Stored data entries:
%%
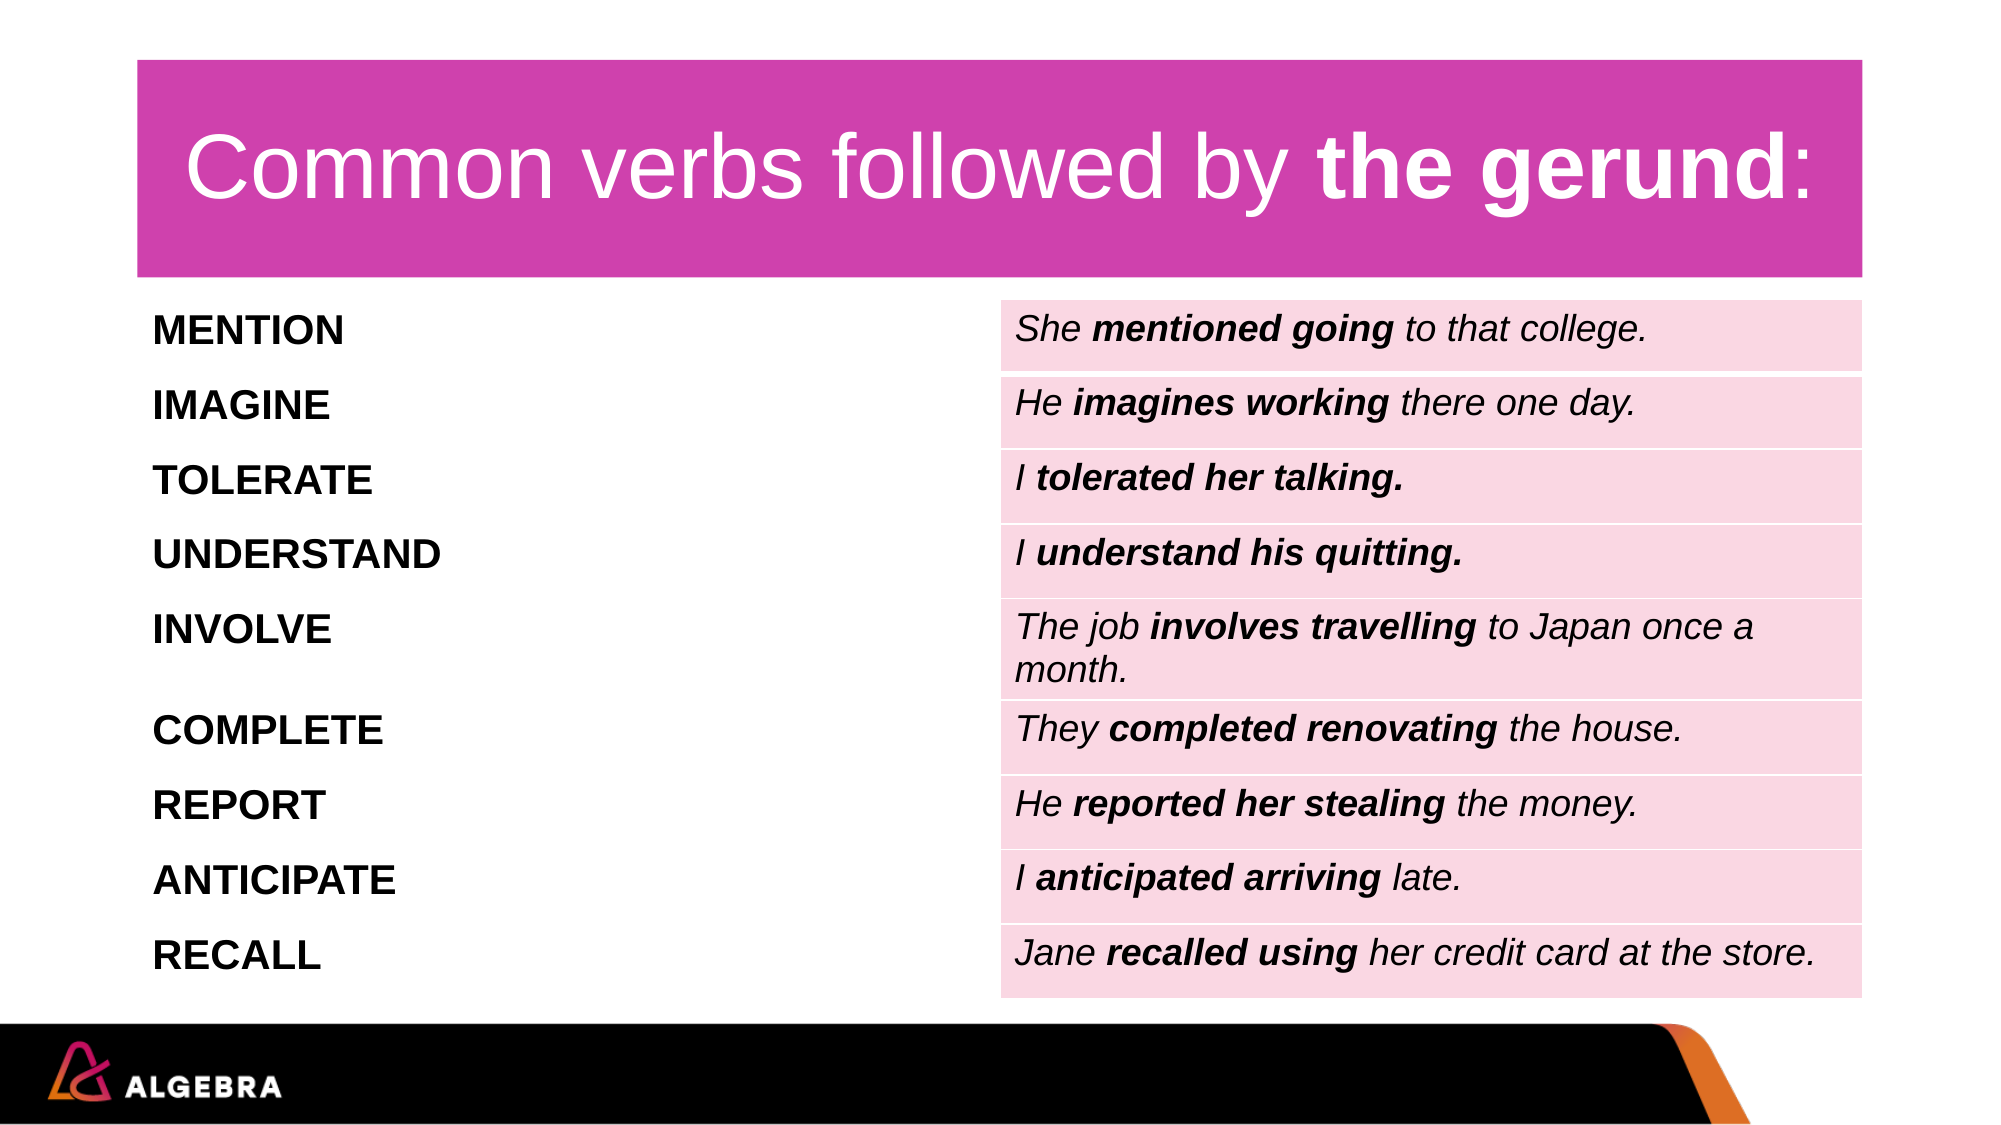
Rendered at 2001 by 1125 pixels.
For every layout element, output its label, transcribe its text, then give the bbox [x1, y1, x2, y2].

table_cell He reported her stealing the money. [1001, 776, 1862, 849]
table_cell Jane recalled using her credit card at the store. [1001, 925, 1862, 998]
table_cell IMAGINE [138, 377, 999, 448]
table_cell I anticipated arriving late. [1001, 850, 1862, 923]
table_cell TOLERATE [138, 450, 999, 523]
table_cell UNDERSTAND [138, 525, 999, 598]
table_header She mentioned going to that college. [1001, 300, 1862, 371]
table_cell I tolerated her talking. [1001, 450, 1862, 523]
table_cell RECALL [138, 925, 999, 998]
table_cell He imagines working there one day. [1001, 377, 1862, 448]
table_cell The job involves travelling to Japan once a month. [1001, 599, 1862, 699]
table_cell I understand his quitting. [1001, 525, 1862, 598]
table_cell INVOLVE [138, 599, 999, 699]
table_cell They completed renovating the house. [1001, 701, 1862, 774]
table_cell ANTICIPATE [138, 850, 999, 923]
table_cell REPORT [138, 776, 999, 849]
table_cell COMPLETE [138, 701, 999, 774]
table_header MENTION [138, 300, 999, 371]
title Common verbs followed by the gerund: [137, 59, 1863, 278]
picture [0, 1023, 1958, 1125]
%%
What you should do: The records above need to be copied exactly, though not their pictures.

Reply to the exercise:
Rendered at 2001 by 1125 pixels.
For every layout element, output its label, transcribe its text, then give the bbox [x1, y1, x2, y2].

table_cell He reported her stealing the money. [1001, 776, 1862, 849]
table_cell Jane recalled using her credit card at the store. [1001, 925, 1862, 998]
table_cell IMAGINE [138, 377, 999, 448]
table_cell I anticipated arriving late. [1001, 850, 1862, 923]
table_cell TOLERATE [138, 450, 999, 523]
table_cell UNDERSTAND [138, 525, 999, 598]
table_header She mentioned going to that college. [1001, 300, 1862, 371]
table_cell I tolerated her talking. [1001, 450, 1862, 523]
table_cell RECALL [138, 925, 999, 998]
table_cell He imagines working there one day. [1001, 377, 1862, 448]
table_cell The job involves travelling to Japan once a month. [1001, 599, 1862, 699]
table_cell I understand his quitting. [1001, 525, 1862, 598]
table_cell INVOLVE [138, 599, 999, 699]
table_cell They completed renovating the house. [1001, 701, 1862, 774]
table_cell ANTICIPATE [138, 850, 999, 923]
table_cell REPORT [138, 776, 999, 849]
table_cell COMPLETE [138, 701, 999, 774]
table_header MENTION [138, 300, 999, 371]
title Common verbs followed by the gerund: [137, 59, 1863, 278]
picture [0, 1023, 1958, 1125]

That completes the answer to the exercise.